Your task: Return the entries exactly. Images are not part of the copy.

Extracted information:
=== Section Start ===
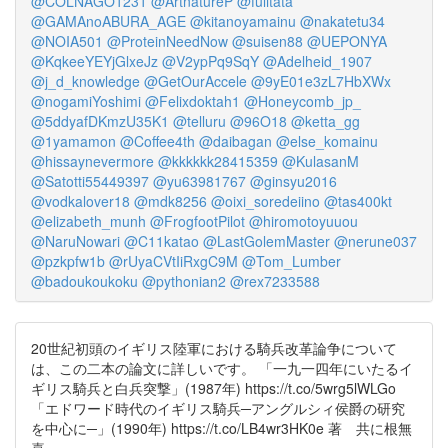
@COLNAGO1231
@ArtnatureP
@fulitata
@GAMAnoABURA_AGE
@kitanoyamainu
@nakatetu34
@NOIA501
@ProteinNeedNow
@suisen88
@UEPONYA
@KqkeeYEYjGlxeJz
@V2ypPq9SqY
@Adelheid_1907
@j_d_knowledge
@GetOurAccele
@9yE01e3zL7HbXWx
@nogamiYoshimi
@Felixdoktah1
@Honeycomb_jp_
@5ddyafDKmzU35K1
@telluru
@96O18
@ketta_gg
@1yamamon
@Coffee4th
@daibagan
@else_komainu
@hissaynevermore
@kkkkkk28415359
@KulasanM
@Satotti55449397
@yu63981767
@ginsyu2016
@vodkalover18
@mdk8256
@oixi_soredeiino
@tas400kt
@elizabeth_munh
@FrogfootPilot
@hiromotoyuuou
@NaruNowari
@C11katao
@LastGolemMaster
@nerune037
@pzkpfw1b
@rUyaCVtIiRxgC9M
@Tom_Lumber
@badoukoukoku
@pythonian2
@rex7233588
20世紀初頭のイギリス陸軍における騎兵改革論争について
は、この二本の論文に詳しいです。 「一九一四年にいたるイ
ギリス騎兵と白兵突撃」(1987年) https://t.co/5wrg5lWLGo
「エドワード時代のイギリス騎兵─アングルシィ侯爵の研究
を中心に─」(1990年) https://t.co/LB4wr3HK0e 著 共に根無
=== Section End ===
Task response:
@COLNAGO1231
@ArtnatureP
@fulitata
@GAMAnoABURA_AGE
@kitanoyamainu
@nakatetu34
@NOIA501
@ProteinNeedNow
@suisen88
@UEPONYA
@KqkeeYEYjGlxeJz
@V2ypPq9SqY
@Adelheid_1907
@j_d_knowledge
@GetOurAccele
@9yE01e3zL7HbXWx
@nogamiYoshimi
@Felixdoktah1
@Honeycomb_jp_
@5ddyafDKmzU35K1
@telluru
@96O18
@ketta_gg
@1yamamon
@Coffee4th
@daibagan
@else_komainu
@hissaynevermore
@kkkkkk28415359
@KulasanM
@Satotti55449397
@yu63981767
@ginsyu2016
@vodkalover18
@mdk8256
@oixi_soredeiino
@tas400kt
@elizabeth_munh
@FrogfootPilot
@hiromotoyuuou
@NaruNowari
@C11katao
@LastGolemMaster
@nerune037
@pzkpfw1b
@rUyaCVtIiRxgC9M
@Tom_Lumber
@badoukoukoku
@pythonian2
@rex7233588
20世紀初頭のイギリス陸軍における騎兵改革論争について
は、この二本の論文に詳しいです。 「一九一四年にいたるイ
ギリス騎兵と白兵突撃」(1987年) https://t.co/5wrg5lWLGo
「エドワード時代のイギリス騎兵─アングルシィ侯爵の研究
を中心に─」(1990年) https://t.co/LB4wr3HK0e 著 共に根無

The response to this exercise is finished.